The Progressive Change Campaign Committee hopes their "Open Debate" idea catches on.

Posted on August 6, 2013, at 6:00 a.m. ET

David Banks, File / AP

A progressive group announced Tuesday morning they'll be hosting a "first of it's kind" debate in Massachusetts' 5th congressional district, where five Democrats are vying to replace the seat now vacated by Sen. Ed Markey.

The Progressive Change Campaign Committee says their "Open Debate," where all questions will be submitted and chosen by the public, could serve as a model in future races and someday (they hope) presidential races.

"Open Debates, where the public submits and votes on the questions, will hopefully be a game changer in our political process. What starts here in Massachusetts will hopefully become the norm for local, state, congressional, and even presidential debates in the future," said PCCC spokesman Matt Wall.

Adam Green, PCCC's co-founder, wrote in a blog post that he had hoped to get the open debate concept off the ground during the 2008 election, but "unfortunately, it was sufficiently late in the process that the Commission On Presidential Debates went forward with their debates as planned."

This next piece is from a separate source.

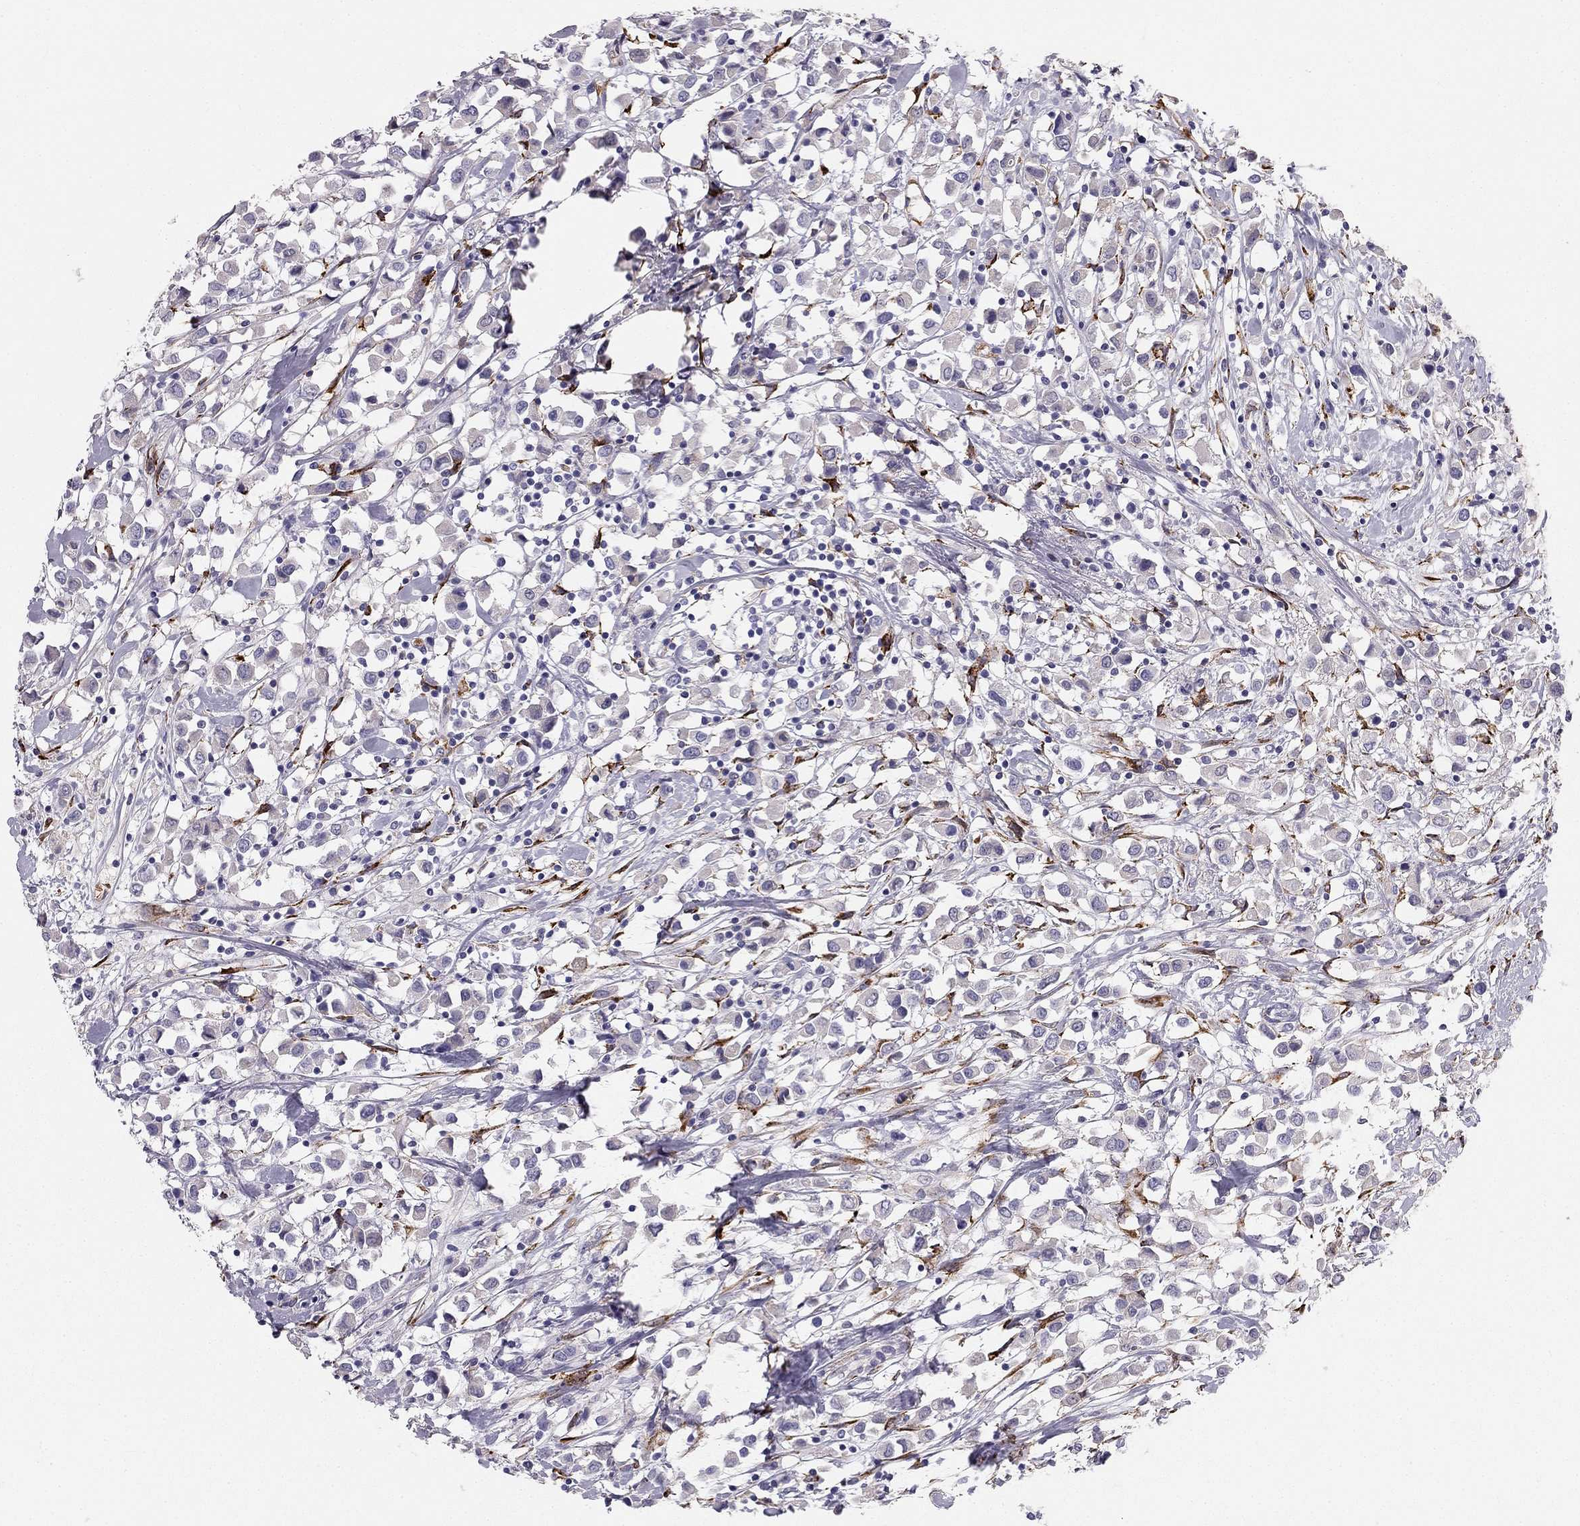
{"staining": {"intensity": "negative", "quantity": "none", "location": "none"}, "tissue": "breast cancer", "cell_type": "Tumor cells", "image_type": "cancer", "snomed": [{"axis": "morphology", "description": "Duct carcinoma"}, {"axis": "topography", "description": "Breast"}], "caption": "Tumor cells show no significant protein staining in breast cancer. (Brightfield microscopy of DAB immunohistochemistry at high magnification).", "gene": "RHD", "patient": {"sex": "female", "age": 61}}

It's a crowded Democratic primary for the seat Markey held for 37 years, but since the district swings strongly to the left, it's unlikely much attention will be paid to the race. According to Politico, state Sen. Katherine Clark and Middlesex County Sheriff Peter Koutoujian are the two front runners.

The PCCC have been huge advocates for Sen. Elizabeth Warren and raised $1.7 million for her campaign in 2012. They're quick to note that the 5th district happens to be Warren's home district as well.

The debate will be held on August 10th at 11 a.m.